Die kordaatheid moet echter ingebed zijn in een ruimer plan.

In elke onderhandeling spelen er drie dimensies. Er is de dimensie van de inhoud van het conflict. Daarnaast die over werkwijze en procedure. Waarmee beginnen we? Wat is de verdere agenda en volgorde? Wie zit aan tafel? Hoe wordt gecommuniceerd, intern en naar de buitenwereld toe? De derde onderhandeling gaat over het opbouwen en onderhouden van relaties. Tussen onderhandelaars onderling, onderhandelaars en hun eigen achterban, onderhandelaars en de achterban van de andere partijen, met de media, etc.

Een vastberaden Vlaamse houding kan maar tot resultaten leiden in combinatie met de twee andere sporen. Van kapitaal belang zijn de relaties. N-VA en PS, De Wever en Di Rupo moeten elkaar dringend leren kennen. Het wantrouwen en de desinformate zijn groot. Zij moeten massaal investeren in de verstandhouding met elkaar. Bouwen aan vertrouwen. Respect tonen voor de ander. Empatisch luisteren. Dat zijn essentiële randvoorwaarden voor een echte dialoog. Er is geen bezwaar tegen een Vlaamse houding die toont dat het menens is. Maar die moet gepaard gaan met een empatisch begrip voor de bekommernissen van de Franstaligen.

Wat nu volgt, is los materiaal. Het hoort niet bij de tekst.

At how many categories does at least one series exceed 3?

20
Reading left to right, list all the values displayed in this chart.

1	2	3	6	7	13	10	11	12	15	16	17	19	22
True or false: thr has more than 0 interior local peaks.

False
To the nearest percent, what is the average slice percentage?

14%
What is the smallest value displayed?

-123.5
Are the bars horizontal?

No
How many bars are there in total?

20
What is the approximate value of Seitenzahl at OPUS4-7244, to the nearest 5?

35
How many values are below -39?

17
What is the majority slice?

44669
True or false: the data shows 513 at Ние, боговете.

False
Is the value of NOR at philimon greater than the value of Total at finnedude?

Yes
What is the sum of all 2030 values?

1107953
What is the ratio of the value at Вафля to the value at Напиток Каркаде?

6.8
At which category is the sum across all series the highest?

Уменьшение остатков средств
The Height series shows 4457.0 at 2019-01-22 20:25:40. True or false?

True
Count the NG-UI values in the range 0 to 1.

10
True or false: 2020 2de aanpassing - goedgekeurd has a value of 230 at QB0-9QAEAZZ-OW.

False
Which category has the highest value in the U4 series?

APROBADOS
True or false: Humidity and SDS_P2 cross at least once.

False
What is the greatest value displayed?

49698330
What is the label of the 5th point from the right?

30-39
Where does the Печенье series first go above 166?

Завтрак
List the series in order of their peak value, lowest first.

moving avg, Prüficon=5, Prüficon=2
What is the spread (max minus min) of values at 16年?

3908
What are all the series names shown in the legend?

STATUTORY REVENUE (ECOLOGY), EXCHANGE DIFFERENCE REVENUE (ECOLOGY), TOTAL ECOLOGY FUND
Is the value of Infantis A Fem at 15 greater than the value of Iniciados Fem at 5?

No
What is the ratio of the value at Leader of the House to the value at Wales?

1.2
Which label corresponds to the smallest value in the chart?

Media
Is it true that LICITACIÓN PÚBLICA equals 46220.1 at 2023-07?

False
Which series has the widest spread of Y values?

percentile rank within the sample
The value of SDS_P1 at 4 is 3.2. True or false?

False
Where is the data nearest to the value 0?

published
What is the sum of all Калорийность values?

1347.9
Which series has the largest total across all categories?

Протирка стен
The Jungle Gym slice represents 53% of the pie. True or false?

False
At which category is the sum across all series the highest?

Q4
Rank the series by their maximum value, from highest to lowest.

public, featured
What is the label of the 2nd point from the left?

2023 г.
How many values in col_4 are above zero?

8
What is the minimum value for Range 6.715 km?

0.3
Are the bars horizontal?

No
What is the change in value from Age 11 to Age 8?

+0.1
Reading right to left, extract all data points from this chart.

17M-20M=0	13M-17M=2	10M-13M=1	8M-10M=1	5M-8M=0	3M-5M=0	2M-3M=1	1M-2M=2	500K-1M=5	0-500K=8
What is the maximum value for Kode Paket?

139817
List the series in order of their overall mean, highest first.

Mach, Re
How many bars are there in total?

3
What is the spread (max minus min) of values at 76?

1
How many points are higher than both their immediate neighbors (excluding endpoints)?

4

Wil een akkoord echt haalbaar, en vooral duurzaam zijn, dan is oprecht wederzijds respect nodig. Dat is een volgehouden inspanning die niet mag versagen. En daar moeten ook de media bij helpen. Het werken aan vertrouwen en respect, verdraagt het oog van de camera niet. Dat moet in alle rust en discretie gebeuren. Van objectieve verslaggever is de media vandaag te veel een participant, een trendsetter geworden. Het is hoog tijd dat ook de media, langs beide kanten van de taalgrens, bijdragen tot een de-escalatie van het conflict.